Parménide et l’être
Qu’est-ce que le vide ? Tout commence avec une tautologie énoncée par Parménide d’Élée qui traumatise encore de nos jours notre manière de penser : « L’être, est et le non-être n’est pas ». En effet, si l’être changeait, explique-t-il, il deviendrait ce qu’il n’est pas. Il participerait donc du non-être. Ce qui est impossible, puisque le non-être n’est pas. Parménide en conclut que l’être est unique et immuable, donc intemporel. Le monde changeant que nous observons n’est que l’apparence fugace d’un monde réel qui, lui, ne connaît pas le moindre changement. La thèse éléate de la négation du non-être allait bien évidemment susciter plusieurs réactions.
Empédocle d’Agrigente
Par exemple, le système d’Empédocle d’Agrigente [1] nie l’existence du vide. Il sauve néanmoins les apparences en remplaçant l’Un invariable de Parménide par une réalité quadruple (feu, air, eau et terre). On définit ainsi 4 éléments (selon la terminologie de Platon et Aristote). Ces éléments se trouvent être « racines de toutes choses ». Chaque racine accusant la propriété parménidienne de l’invariance quantitative. Ils sont associés de manière très intime à ces racines. Leur rôle est d’apporter l’impulsion nécessaire au mouvement sans lequel toute création serait impossible.

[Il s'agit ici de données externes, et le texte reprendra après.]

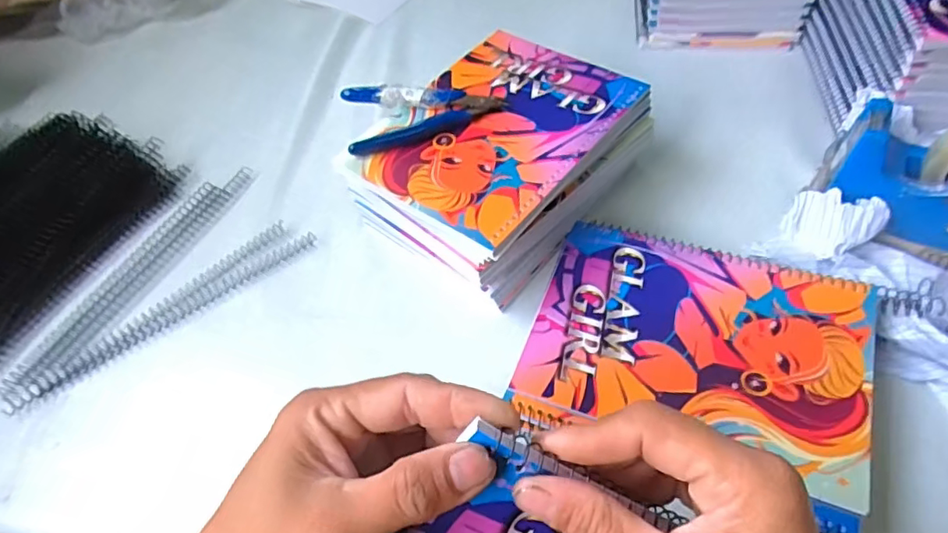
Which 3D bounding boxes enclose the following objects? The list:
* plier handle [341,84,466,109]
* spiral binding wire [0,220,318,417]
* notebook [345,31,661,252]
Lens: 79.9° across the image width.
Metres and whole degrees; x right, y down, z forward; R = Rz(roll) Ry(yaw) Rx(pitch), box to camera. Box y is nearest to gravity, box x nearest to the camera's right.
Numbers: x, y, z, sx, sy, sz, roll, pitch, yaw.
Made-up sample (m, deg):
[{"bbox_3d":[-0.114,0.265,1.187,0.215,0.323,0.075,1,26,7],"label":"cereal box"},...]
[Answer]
[{"bbox_3d":[-0.056,-0.131,0.428,0.094,0.014,0.018,7,54,11],"label":"plier handle"},{"bbox_3d":[-0.237,0.032,0.438,0.236,0.009,0.035,-33,57,-18],"label":"spiral binding wire"},{"bbox_3d":[0.015,-0.103,0.417,0.144,0.010,0.197,31,62,26],"label":"notebook"}]

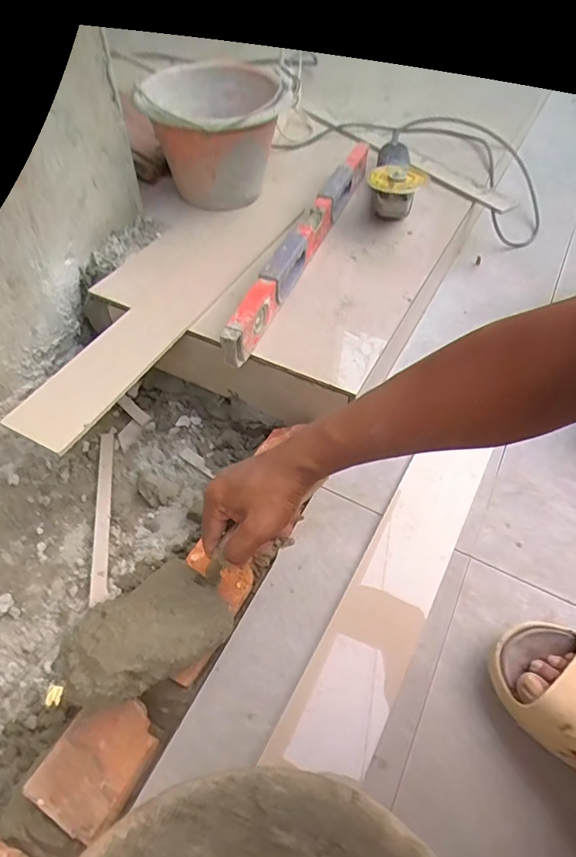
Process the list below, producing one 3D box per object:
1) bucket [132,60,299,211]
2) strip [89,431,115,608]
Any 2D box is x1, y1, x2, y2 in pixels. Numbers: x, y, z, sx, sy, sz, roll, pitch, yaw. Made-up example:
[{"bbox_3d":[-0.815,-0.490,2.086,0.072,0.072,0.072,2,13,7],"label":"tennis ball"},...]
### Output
[{"bbox_3d":[-0.116,-0.492,0.835,0.234,0.180,0.251,1,52,-1],"label":"bucket"},{"bbox_3d":[-0.254,0.108,0.670,0.023,0.007,0.259,-8,53,-8],"label":"strip"}]

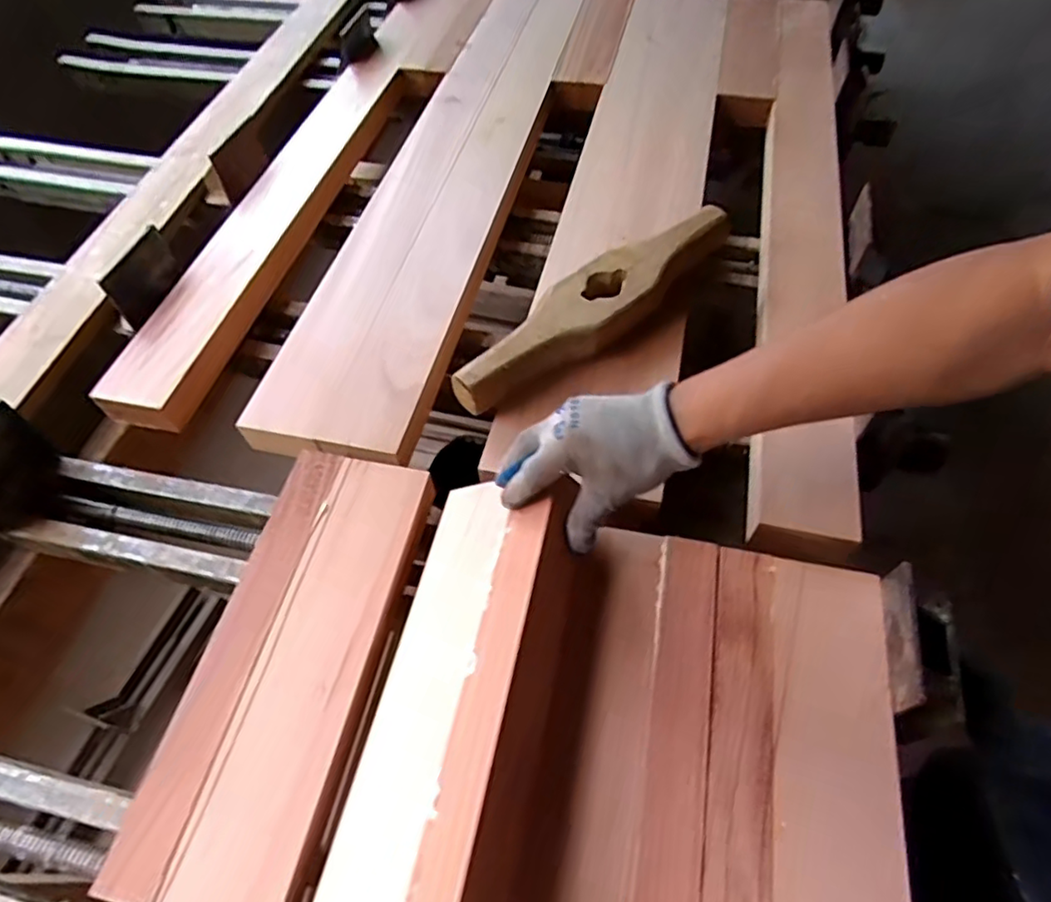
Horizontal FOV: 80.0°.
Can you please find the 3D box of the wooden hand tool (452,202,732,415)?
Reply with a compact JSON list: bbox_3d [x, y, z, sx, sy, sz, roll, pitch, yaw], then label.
[{"bbox_3d":[0.084,-0.161,0.699,0.386,0.075,0.084,-32,60,-17],"label":"wooden hand tool"}]

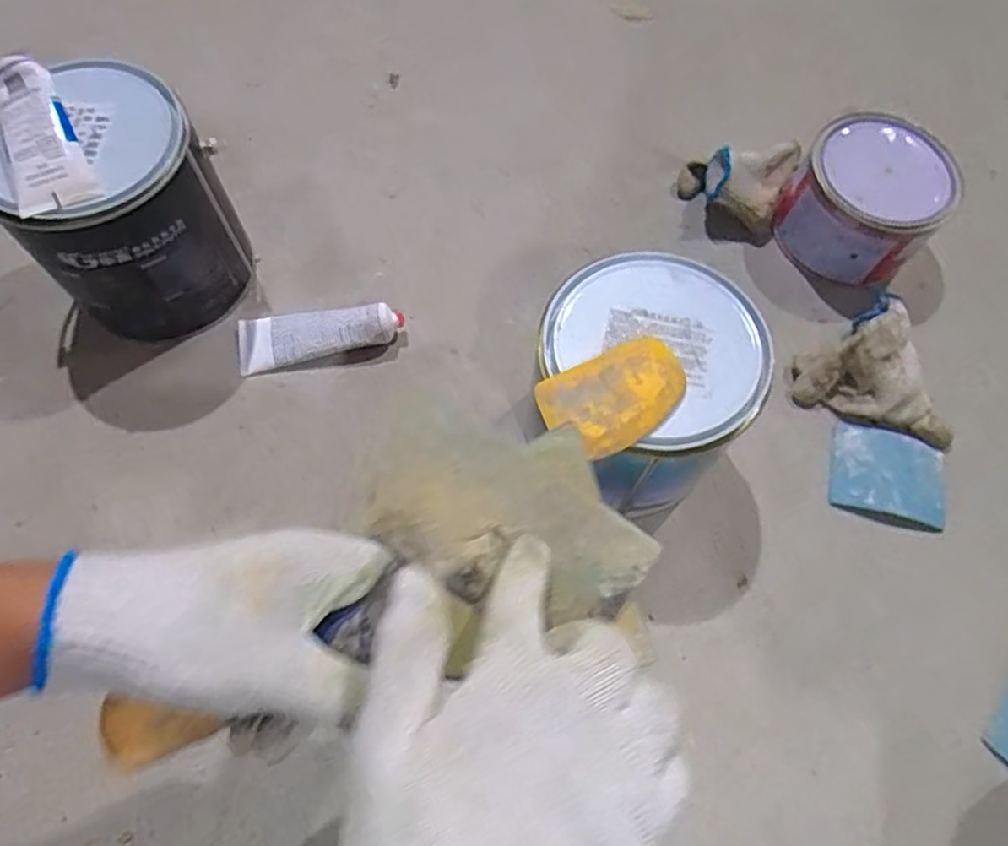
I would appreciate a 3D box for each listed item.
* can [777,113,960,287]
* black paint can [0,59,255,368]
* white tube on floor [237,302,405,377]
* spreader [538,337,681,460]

Empédocle considère également deux « causes productrices » complémentaires expliquant la transformation des racines : l’Amour et la Haine. L’Amour réunit le multiple en un. Tandis que la Haine divise l’un en multiple. L’Amour règne sur le Sphairos, c’est-à-dire la sphère de ce qui est intelligible. La Haine règne pour sa part sur le Cosmos, c’est-à-dire le monde sensible.
Il y a un problème dans cette philosophie soulevé par Aristote de Stagire. C’est celui de savoir si le stade du tout unifié de la Sphère et celui de la multiplicité du monde divisé existent alternativement. Ou bien alors, existent simultanément. Avec existence permanente d’un ordre et d’une harmonie immuables – l’Un – derrière la structure du monde en devenir. On retrouve donc ici l’interprétation néoplatonicienne.
Zénon d’Élée et Leucippe de Milet
Zénon d’Élée allait se charger de riposter à ces réactions contre la thèse de l’Un parménidien. Il utilisa pour cela ses fameux paradoxes démontrant l’impossibilité du mouvement. Et, donc du vide, puisque sans vide, il ne peut y avoir de mouvement. On voit donc que le problème de l’origine du mouvement était l’une des préoccupations majeures de la physique grecque présocratique. Tous sont hantés par la question de vie ou de mort de l’univers puisque le monde continue visiblement à fonctionner malgré l’usure continuelle liée au mouvement des choses.
Pour résoudre ce problème crucial, Leucippe de Milet va répondre à l’éléatisme en accordant l’existence au non-être. Ainsi, sa philosophie distribuait les propriétés de l’être sur une pluralité d’atomes infiniment nombreux. Ces atomes étaient libres de se mouvoir dans le vide illimité. Leucippe refusait, en dessous d’une certaine limite, de formuler une hypothèse restrictive sur la forme et la taille des atomes. Ceci a pour conséquence directe l’existence réelle, dans son univers infini, de toutes les formes d’atomes que la pensée peut concevoir. Cela entraîne donc la nécessité de grouper cette quantité infinie de corpuscules en un nombre infini de mondes.
Anaxagore de Clazomènes
Anaxagore de Clazomènes va comme Leucippe supposer que ce n’est pas la restitution des énergies qui assure une présence cosmologique illimitée. Toutefois, contrairement à Leucippe, il veut conserver la représentation d’un monde unique. Un monde qui ne se répète pas dans le temps et dans l’espace comme chez Empédocle. Afin de récupérer les pertes subies par le monde, il fallait donc, pour le faire durer, faire appel aux ressources inépuisables de l’infini. Toutefois, cet infini ne pouvait être celui de Leucippe. Au contraire, il se devait de tenir dans les bornes d’un monde unique et fini.
C’est pour cette raison qu’Anaxagore ne plaça pas les ressources du devenir cosmique dans l’impossibilité physique d’atteindre le terme de l’infiniment grand comme chez Leucippe. Il le plaça dans un infini de petitesse. De manière à trouver la cause de la durée illimitée de l’existence cosmique dans l’impossibilité physique d’atteindre le terme de la progression dans l’infiniment petit.
Références
[1] A. Stevens, « La physique d’Empédocle selon Simplicius », Revue belge de philologie et d’histoire, 67 (1989) 65-74.
[2] C. Mugler, « Le problème d’Anaxagore », Revue des Études Grecques, 69 (1956) 314-376.